Well here's a shock, from Axios:
There was an effort yesterday to get House GOP conservatives — the House Freedom Caucus and Republican Study Committee — to meet with GOP moderates — the Tuesday Group — to talk about a path forward after last week's failed health care effort.
It ended up deteriorating into blame-shifting and recriminations.
The Tuesday Group met yesterday, and a Tuesday Group source said there were "fireworks at the meeting," with members resentful at being told to sit down with the Freedom Caucus.

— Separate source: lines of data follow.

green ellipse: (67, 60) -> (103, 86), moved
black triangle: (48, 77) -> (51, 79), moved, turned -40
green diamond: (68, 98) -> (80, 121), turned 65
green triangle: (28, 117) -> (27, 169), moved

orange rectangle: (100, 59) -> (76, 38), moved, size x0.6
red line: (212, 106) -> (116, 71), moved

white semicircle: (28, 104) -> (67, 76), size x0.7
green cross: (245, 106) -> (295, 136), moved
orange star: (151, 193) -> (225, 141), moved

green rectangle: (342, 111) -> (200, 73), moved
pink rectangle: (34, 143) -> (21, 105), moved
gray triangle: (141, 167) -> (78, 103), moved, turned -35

Oh my, there seems to be chronic unpleasantness taking place in the majority party's sandbox. Classic is this quote from a "White House source":
Welcome to my life the last two weeks. This was never about policy. This was about people wanting to oppose each other and it's such a divided conference at the moment it's hard to get things done. We were the ones caught in the crossfire.

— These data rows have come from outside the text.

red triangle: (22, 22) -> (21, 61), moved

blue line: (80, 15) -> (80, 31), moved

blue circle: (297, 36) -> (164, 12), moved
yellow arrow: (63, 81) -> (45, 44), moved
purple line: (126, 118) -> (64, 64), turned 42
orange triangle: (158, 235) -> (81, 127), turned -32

That, of course, is unmitigated malarkey. The WH and its antecedent campaign have been in the front lines of blasting away at responsible, coherent governance. In a Politico op-ed, none other than the National Review's Rich Lowry grasps this fundamental point. "Trumpism is in crisis," he writes. "No officeholder in Washington seems to understand President Donald Trump’s populism or have a cogent theory of how to effect it in practice, including the president himself."
As is his wont, Lowry, from there, gets most everything else wrong, such as this beaut of miscomprehension: "Just because Trump and the conservative caucus are both 'anti-establishment' doesn’t mean they have anything else in common. Trump is more naturally an ally of the moderate Tuesday Group, except with a flame-throwing Twitter feed."

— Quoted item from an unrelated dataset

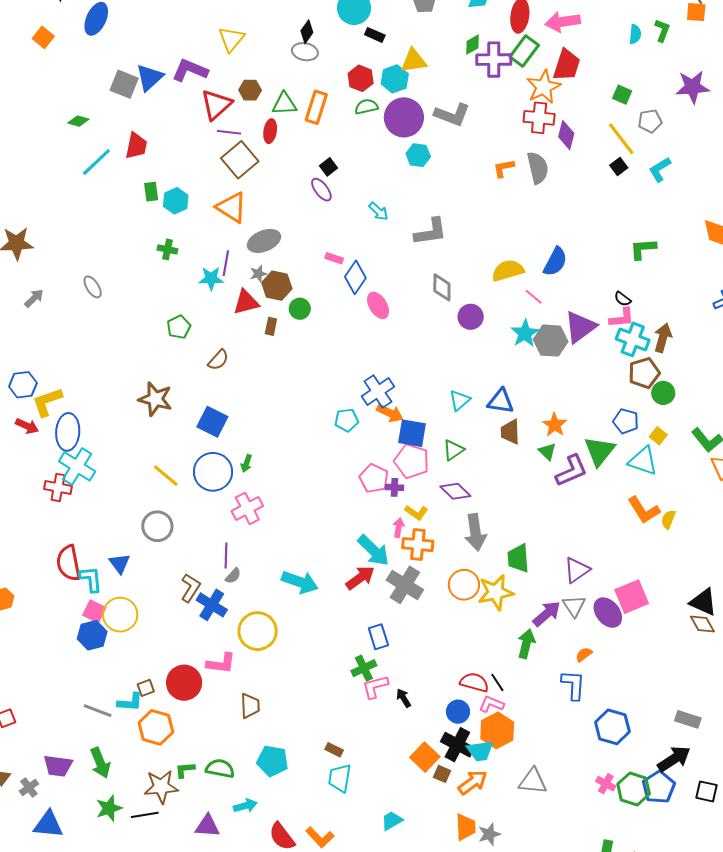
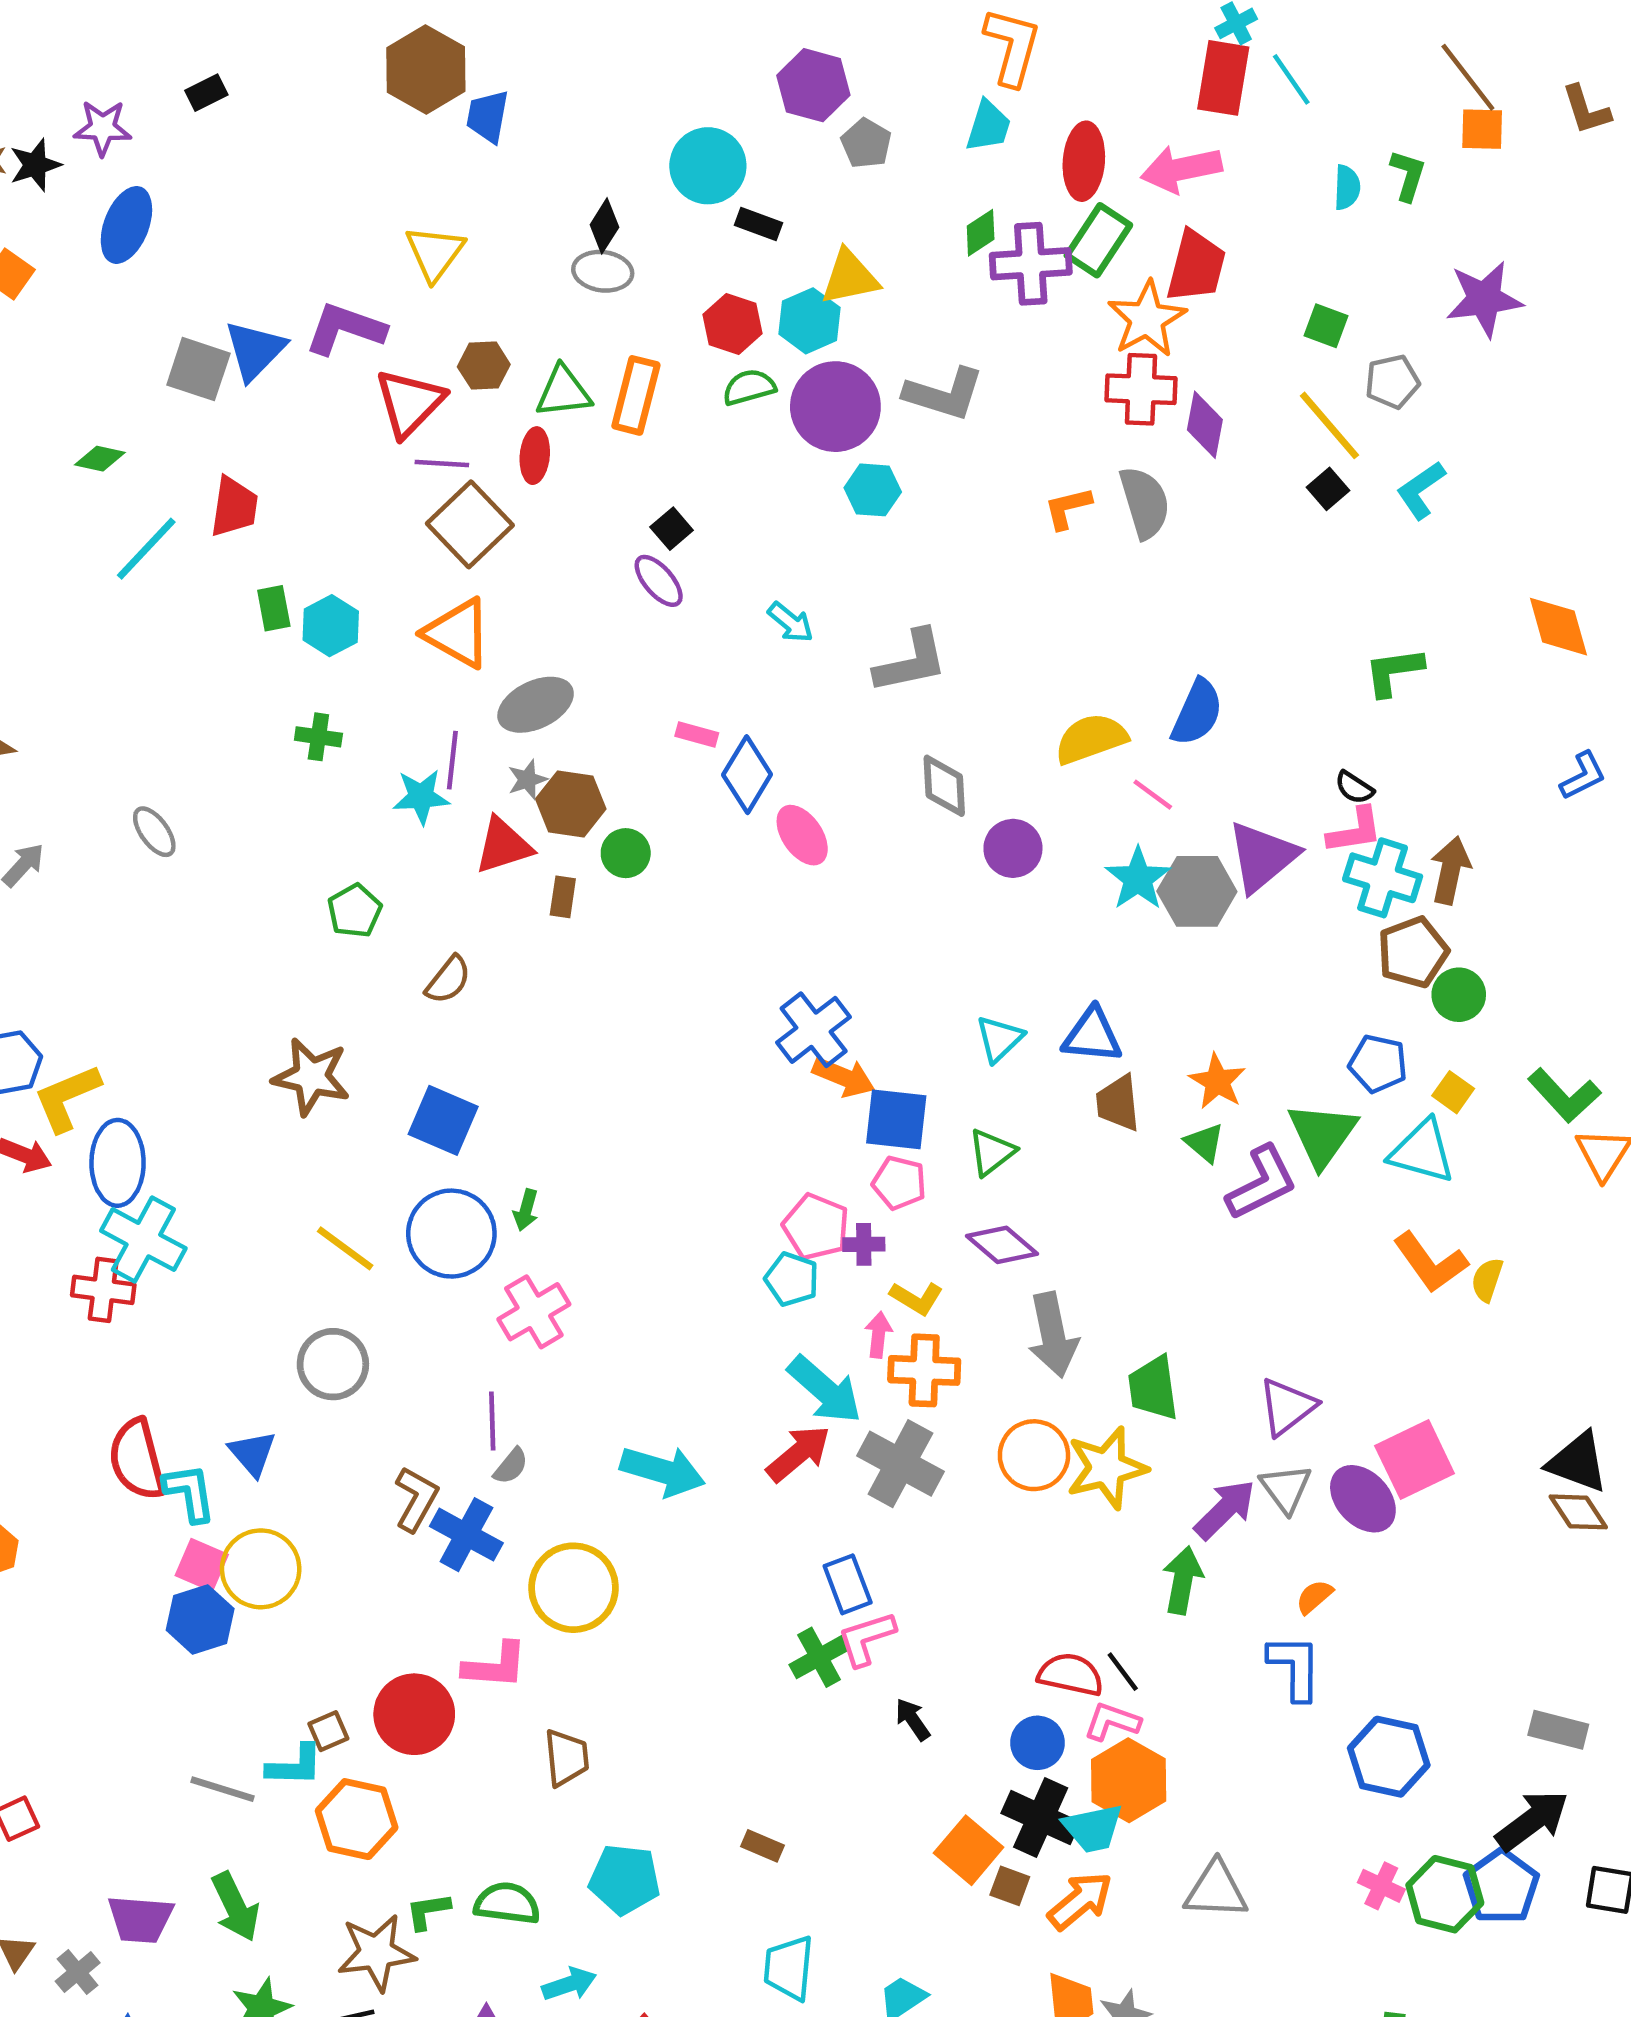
cyan pentagon: (347, 420) -> (792, 1279), moved, turned 30
pink pentagon: (412, 461) -> (899, 1183), size x0.7
pink L-shape: (375, 687) -> (866, 1638), moved
cyan trapezoid: (340, 778) -> (789, 1968), moved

Trump is a natural ally of no one but himself. In my preceding post I quoted Princeton historian David Bell, who really rang the truth of the president's political solipsism: "Trump himself is … nearly always guided by a single principle: his own self-interest." That makes him a friend of nobody and the enemy of all.
And with that kind of executive "leadership," his party will persist in its unpleasant unruliness.